Directives:
a - According to the money idioms text, what does it mean to go Dutch with somebody?
b - Recast the entries as a numbered list with blank lines omitted, starting at the line that contains "Catalog all visible" and ending at the line that contains "road: (405, 381)".

Money - Finance - Wealth

(Idioms page 2 :  deep pockets  → on the house)

deep pockets A person or organisation who has deep pockets has a lot of money.
Andy's business is not doing well at the moment. He says he needs a friend with deep pockets!
down payment When someone makes a down payment, they pay part of the total amount agreed when signing a purchase deal or contract.
Emma and Paul are excited.  They put a down payment on their first house yesterday.
go Dutch To go Dutch with somebody means to share the cost of something such as a meal or a concert.
Young people today tend to go Dutch when they go out together.
eat/dip into one's savings If you eat or dip into your savings, you spend part of the money you have put aside for future use.
I had to dip into my savings to have the car repaired.
feather your nest To say of someone that they are feathering their nest means that they are taking advantage of their position in order to obtain money and enjoy have a comfortable life.
feed the kitty If you feed the kitty, you contribute to a collection of money called a 'kitty' in order to help a good cause.
Come on! Every little helps. You should feed the kitty for a good cause!
feel the pinch When someone feels the pinch, they begin to suffer from a lack of money.
With the drop in tourism, hotels and restaurants are beginning to feel the pinch.
gnomes of Zurich This is a disparaging term for Swiss bankers who control a lot of money, are said to be uninterested in the provenance of funds and protect their clients' identity.
The gnomes of Zurich refuse to cooperate with the investigating officials.
golden handcuffs The term golden handcuffs refers to a large sum of money or a generous financial arrangement granted to an executive as an incentive to stay in their job, or to ensure long-term cooperation after their departure.
golden handshake A golden handshake is a generous sum of money given to a person when they leave a company or retire (sometimes given to encourage early retirement).
gravy train If someone is on the gravy train, they have found an easy way to make money, one that requires little effort and is without risk.
Since the village has become fashionable, he charges for every photograph taken of his house - he's on a gravy train!
hard up If you are hard up, you have very little money.
We were so hard up that we had to sleep in the car.
hit pay dirt If you hit (or strike) pay dirt, you are lucky and suddenly find yourself in a successful money-making situation.
Charlie finally hit pay dirt with his latent invention.
on the house Something which is on the house is offered free of charge, usually in a bar or restaurant.
The new owner offered us a drink on the house.

Input records:
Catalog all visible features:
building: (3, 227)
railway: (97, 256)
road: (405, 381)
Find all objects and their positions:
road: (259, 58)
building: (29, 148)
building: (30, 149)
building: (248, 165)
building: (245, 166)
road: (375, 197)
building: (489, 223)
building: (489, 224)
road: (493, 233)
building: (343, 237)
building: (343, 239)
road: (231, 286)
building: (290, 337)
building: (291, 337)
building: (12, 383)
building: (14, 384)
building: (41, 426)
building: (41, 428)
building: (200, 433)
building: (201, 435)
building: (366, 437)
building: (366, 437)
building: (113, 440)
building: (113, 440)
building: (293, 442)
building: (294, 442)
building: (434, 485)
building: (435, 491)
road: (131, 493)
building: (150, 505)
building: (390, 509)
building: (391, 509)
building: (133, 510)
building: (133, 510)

--

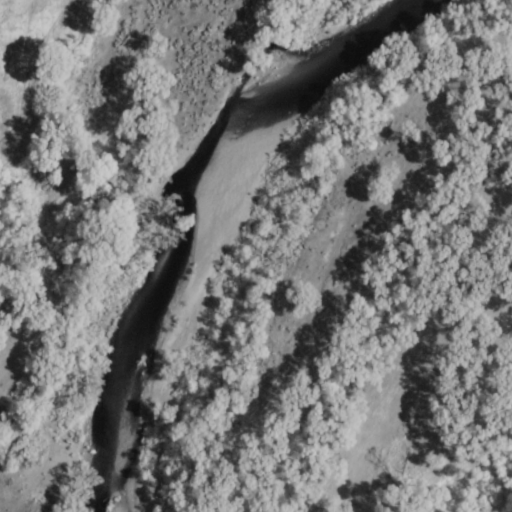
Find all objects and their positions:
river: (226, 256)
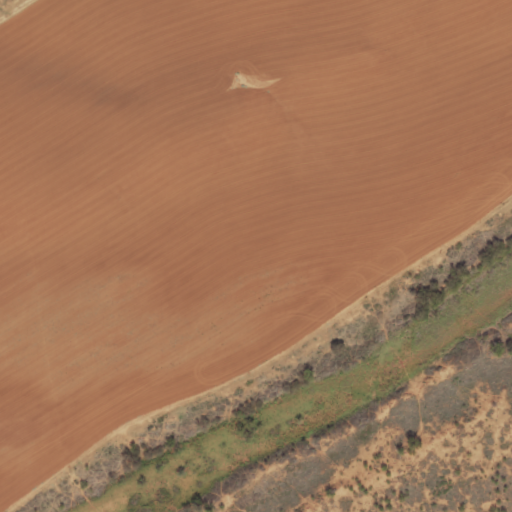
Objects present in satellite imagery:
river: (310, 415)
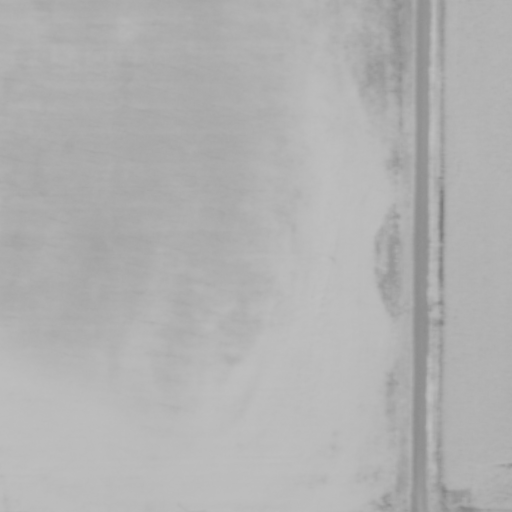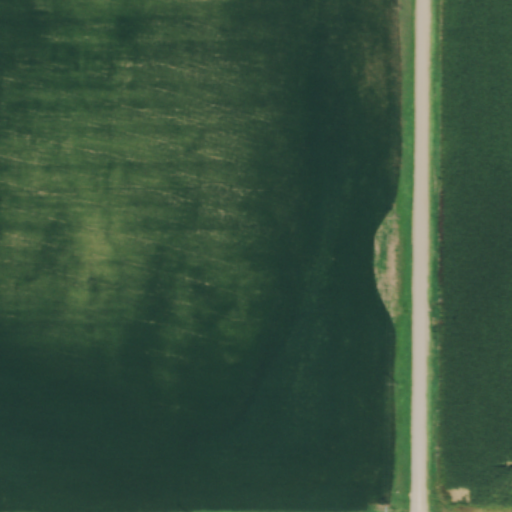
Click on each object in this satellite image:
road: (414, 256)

Results by task:
a - To share the cost of something such as a meal or a concert.

b -
1. Catalog all visible features:
2. building: (3, 227)
3. railway: (97, 256)
4. road: (405, 381)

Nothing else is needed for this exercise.